Fast forward to today, I am hyper aware and hyper conscious of what people around me tell me. Do I care so much because I want so much to be accepted by society? Is this a self-defense mechanism or a means to control people’s opinions? It could very well be both, but I wish that I didn’t care too much about people’s opinions of me.

This is a tough one since it’s been ingrained in me practically my whole life. I broke social boundaries because I would rather do that and know what people are talking about rather than not knowing what people are thinking of me behind my back. My girl side, I would imagine, was part of this rebellion, and I lost the opportunity to be with a really nice girl because of my experimentations.

But don’t get me wrong: I don’t regret what I’ve done. Being a girl part of the time was a great learning experience for me and makes me appreciate women even more. It’s just too bad that I’m still dealing with caring too much about public opinion of me than anything.

100 Things I’m Thankful For #5: The Idea of Being In Love

(Pictured: Chi and Hideki. Aren’t they cute?)

I’ve always wondered if I was ever in love at some point in my life. This goes hand in hand with the possessive thing, as I’m not sure if I treated my past girlfriends as possessions rather than people I adore.

Still, this hasn’t stopped me from thinking about being in love. To me, being in love is a fleeting moment where your heart yearns for another person’s warmth and caress. The idea of it is so appealing to me since I’m such a hopeless romantic that I tend to seek it as much as possible when I’m not in one.

Funny thing is that before that, I never sought for it at all.

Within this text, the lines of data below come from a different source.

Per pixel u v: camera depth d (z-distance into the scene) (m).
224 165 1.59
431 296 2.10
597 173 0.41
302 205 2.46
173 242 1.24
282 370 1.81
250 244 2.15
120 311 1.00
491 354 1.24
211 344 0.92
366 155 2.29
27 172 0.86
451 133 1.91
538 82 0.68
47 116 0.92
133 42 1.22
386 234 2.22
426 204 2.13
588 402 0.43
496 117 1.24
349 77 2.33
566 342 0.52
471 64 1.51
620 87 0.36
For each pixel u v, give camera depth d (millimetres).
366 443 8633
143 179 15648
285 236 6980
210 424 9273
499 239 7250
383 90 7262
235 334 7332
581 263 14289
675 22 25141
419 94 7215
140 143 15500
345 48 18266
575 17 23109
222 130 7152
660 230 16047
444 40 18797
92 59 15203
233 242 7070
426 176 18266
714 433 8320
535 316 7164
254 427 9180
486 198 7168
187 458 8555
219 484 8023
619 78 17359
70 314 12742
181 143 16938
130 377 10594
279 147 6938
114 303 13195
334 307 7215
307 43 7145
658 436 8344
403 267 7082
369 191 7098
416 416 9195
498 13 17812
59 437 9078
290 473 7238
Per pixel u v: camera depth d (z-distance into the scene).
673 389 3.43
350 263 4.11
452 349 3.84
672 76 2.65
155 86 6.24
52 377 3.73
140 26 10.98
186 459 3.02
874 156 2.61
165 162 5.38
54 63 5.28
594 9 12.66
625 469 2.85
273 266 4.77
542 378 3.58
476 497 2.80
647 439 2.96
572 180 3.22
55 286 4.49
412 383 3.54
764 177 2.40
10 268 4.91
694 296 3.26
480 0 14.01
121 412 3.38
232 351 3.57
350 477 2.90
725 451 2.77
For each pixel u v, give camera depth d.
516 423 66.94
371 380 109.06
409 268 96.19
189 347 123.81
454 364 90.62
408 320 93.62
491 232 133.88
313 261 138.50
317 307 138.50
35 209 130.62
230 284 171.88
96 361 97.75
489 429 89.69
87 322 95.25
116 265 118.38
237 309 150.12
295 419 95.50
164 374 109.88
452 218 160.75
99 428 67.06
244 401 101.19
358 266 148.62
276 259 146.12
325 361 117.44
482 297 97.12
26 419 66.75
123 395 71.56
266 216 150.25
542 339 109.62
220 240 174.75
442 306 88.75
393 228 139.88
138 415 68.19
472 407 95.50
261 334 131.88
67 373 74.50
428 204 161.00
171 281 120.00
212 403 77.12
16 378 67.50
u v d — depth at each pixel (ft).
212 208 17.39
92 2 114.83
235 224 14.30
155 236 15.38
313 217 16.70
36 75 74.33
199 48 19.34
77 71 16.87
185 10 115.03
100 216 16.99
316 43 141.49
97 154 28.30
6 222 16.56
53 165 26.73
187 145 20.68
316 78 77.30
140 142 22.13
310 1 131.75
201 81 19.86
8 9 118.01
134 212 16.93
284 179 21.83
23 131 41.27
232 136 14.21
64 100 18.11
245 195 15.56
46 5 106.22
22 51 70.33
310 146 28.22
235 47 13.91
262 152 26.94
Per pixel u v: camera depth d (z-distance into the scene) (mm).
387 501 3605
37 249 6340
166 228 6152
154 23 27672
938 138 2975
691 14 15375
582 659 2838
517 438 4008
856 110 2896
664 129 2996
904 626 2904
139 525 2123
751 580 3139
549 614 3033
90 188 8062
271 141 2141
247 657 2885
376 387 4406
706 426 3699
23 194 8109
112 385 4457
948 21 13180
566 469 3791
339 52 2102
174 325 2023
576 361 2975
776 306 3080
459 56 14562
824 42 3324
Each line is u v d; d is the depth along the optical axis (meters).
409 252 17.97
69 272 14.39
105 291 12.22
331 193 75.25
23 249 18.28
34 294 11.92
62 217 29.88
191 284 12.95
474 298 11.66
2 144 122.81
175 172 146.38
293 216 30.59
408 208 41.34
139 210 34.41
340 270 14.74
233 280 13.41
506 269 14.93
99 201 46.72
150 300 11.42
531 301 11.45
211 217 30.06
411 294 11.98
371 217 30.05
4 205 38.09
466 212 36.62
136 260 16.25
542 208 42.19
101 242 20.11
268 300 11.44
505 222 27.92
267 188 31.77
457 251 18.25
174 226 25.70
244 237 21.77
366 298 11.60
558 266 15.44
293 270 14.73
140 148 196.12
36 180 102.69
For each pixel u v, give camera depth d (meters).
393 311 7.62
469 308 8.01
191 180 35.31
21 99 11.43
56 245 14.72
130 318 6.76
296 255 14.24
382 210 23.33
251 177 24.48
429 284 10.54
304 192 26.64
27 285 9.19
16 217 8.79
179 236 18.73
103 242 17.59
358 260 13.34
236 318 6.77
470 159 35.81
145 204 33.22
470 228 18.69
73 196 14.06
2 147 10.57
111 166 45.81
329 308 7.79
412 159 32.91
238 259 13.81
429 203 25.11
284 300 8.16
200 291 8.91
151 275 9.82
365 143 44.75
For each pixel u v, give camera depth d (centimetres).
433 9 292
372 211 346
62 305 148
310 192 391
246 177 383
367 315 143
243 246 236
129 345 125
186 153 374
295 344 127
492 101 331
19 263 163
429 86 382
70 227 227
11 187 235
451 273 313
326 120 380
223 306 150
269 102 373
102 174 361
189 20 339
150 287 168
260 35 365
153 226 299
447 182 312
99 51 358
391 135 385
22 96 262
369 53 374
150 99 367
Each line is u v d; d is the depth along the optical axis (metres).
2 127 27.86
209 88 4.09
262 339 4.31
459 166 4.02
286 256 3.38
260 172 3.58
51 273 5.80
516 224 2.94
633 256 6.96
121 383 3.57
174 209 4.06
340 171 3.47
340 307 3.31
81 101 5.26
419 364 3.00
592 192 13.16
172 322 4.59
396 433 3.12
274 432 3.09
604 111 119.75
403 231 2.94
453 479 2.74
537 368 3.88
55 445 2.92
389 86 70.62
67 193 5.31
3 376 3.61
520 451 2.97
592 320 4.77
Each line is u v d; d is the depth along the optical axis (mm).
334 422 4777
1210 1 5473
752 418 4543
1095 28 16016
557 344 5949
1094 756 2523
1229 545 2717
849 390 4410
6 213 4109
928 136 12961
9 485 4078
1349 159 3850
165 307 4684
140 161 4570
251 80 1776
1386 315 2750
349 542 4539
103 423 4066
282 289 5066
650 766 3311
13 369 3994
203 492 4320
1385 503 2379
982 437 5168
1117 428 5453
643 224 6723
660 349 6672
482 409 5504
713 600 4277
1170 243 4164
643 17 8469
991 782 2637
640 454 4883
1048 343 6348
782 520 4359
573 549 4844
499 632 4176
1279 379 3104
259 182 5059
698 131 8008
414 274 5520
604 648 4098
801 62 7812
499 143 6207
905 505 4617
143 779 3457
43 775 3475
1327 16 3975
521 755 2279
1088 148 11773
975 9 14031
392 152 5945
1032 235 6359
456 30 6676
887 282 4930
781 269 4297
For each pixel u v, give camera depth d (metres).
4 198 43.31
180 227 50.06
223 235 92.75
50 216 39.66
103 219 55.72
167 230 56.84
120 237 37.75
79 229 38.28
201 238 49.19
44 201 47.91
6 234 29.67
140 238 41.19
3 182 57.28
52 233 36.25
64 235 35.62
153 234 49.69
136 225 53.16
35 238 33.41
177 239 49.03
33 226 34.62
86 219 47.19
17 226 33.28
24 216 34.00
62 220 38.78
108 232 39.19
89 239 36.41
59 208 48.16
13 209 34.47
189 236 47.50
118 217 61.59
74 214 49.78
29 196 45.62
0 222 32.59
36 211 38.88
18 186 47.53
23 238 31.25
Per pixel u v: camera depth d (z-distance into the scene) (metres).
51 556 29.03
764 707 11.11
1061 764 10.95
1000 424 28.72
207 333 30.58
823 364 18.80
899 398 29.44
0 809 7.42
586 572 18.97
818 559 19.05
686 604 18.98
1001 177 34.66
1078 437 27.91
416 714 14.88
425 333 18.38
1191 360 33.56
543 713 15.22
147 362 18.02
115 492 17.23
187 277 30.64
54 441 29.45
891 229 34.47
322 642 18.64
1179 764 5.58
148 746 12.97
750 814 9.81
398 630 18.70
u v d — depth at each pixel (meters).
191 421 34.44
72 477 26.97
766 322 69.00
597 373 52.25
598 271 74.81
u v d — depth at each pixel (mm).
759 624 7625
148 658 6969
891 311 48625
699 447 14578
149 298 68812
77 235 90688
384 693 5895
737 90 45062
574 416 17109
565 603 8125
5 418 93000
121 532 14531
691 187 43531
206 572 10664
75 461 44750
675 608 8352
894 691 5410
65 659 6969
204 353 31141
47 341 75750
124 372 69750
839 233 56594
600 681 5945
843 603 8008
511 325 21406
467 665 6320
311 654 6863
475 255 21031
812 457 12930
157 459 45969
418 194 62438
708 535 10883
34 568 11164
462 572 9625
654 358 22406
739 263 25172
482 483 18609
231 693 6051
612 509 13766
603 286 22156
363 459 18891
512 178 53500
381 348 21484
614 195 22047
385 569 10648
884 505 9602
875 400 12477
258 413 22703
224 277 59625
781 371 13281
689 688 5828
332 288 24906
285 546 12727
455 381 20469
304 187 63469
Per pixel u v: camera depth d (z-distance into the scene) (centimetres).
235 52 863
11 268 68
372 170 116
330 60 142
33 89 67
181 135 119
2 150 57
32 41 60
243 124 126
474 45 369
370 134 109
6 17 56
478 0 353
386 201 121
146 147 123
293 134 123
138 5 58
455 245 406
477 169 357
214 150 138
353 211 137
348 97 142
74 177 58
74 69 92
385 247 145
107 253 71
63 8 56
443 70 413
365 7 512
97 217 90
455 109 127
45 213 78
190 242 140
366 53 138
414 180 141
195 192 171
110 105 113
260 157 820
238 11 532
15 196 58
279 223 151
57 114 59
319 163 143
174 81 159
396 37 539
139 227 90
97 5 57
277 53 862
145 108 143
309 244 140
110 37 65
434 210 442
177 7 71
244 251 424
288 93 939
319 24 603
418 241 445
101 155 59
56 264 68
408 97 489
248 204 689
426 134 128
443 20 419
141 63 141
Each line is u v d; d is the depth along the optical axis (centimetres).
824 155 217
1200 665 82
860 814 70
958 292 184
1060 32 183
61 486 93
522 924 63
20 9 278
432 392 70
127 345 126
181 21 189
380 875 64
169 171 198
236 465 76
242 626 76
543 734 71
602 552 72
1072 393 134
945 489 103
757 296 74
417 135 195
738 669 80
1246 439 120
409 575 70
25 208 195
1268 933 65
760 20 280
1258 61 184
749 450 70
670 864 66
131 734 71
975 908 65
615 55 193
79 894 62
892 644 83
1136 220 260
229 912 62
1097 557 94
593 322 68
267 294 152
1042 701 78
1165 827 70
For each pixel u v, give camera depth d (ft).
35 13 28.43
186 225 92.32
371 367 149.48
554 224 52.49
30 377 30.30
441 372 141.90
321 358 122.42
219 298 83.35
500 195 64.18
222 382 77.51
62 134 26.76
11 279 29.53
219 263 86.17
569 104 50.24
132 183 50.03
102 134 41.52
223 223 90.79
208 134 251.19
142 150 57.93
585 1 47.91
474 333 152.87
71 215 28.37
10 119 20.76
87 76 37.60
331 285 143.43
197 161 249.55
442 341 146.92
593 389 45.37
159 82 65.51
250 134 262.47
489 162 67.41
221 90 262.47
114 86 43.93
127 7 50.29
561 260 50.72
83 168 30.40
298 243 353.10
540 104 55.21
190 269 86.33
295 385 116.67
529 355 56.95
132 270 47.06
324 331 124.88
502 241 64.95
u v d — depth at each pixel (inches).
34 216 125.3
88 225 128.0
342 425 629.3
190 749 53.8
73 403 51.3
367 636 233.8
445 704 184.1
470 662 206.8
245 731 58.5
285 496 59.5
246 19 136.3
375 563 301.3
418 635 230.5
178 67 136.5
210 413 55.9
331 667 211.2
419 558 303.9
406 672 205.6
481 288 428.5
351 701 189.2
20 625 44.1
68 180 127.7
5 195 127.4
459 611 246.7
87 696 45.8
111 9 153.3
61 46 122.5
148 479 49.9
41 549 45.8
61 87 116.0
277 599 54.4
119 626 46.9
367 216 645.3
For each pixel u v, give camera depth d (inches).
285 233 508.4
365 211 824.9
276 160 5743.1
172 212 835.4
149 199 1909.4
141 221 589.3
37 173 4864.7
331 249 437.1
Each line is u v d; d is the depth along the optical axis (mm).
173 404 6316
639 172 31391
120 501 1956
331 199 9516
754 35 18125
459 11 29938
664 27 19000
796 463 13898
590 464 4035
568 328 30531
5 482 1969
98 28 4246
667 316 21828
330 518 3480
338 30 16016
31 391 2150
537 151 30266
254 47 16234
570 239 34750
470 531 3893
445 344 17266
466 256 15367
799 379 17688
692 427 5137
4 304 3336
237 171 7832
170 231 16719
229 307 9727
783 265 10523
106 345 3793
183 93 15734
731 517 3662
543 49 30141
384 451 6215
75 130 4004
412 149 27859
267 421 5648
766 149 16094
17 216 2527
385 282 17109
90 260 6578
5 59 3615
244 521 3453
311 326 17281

Maybe someday I’ll write about falling in love with someone in this blog. Maybe.

(Updated) Halloween Costume #2: Alice

Just wanted to post my rendition of Alice. Our office’s theme is Disney, but I decided that I didn’t just want to be the regular Alice in the Disney films.

Updated: I changed the photo so you can get a clearer picture of what I looked like.

My Girl Side Is Dead. Also, Being Tired and George Foreman

Just wanted to officially state that my “girl side” is dead. I’ll be packing all her things and shoving them into a box soon and focusing on my healing over the next few days/weeks/months. Like I mentioned earlier, I’ll write more about my experience as her at some point in the future, but I just don’t feel like talking about her while at work.

I’m thinking I can still blog at work, provided that I do short bursts… the “list” things that I created are perfect for that. I’ll probably add a couple or so posts with the “lists” in mind.

Right now, I’m so exhausted from not having a straight eight hours of rest. I’m guessing it’s because my mind is cluttered right now and have a lot to think about, but it’s alright. Every lunch time I take a nap in my car and get some good shut eye for an hour. Maybe I need to evaluate the time I spend at home and make sure that it’s being used in the best possible way.

For dinner tonight I was thinking of popping some steaks on the ol’ George Foreman grill. I was also contemplating on maybe having a flat steel top for my stove so that I don’t have to deal with the unevenness of the stove top. One of the many things that are on my mind. Maybe I should make a random things list?

Halloween Costume #1: Sweet Pea

So I decided to post a pic taken at last night’s party just for the hell of it. I’m supposed to be Sweet Pea from Sucker Punch and I tried to work with what I got. I think for the most part it looked cool and I got a lot of compliments… from my bestie’s family. I was using my alternate voice the whole time and some people thought I was a girl even when I left. It was a funny moment. I’ll post a pic of my other costume tomorrow once all that stuff’s said and done.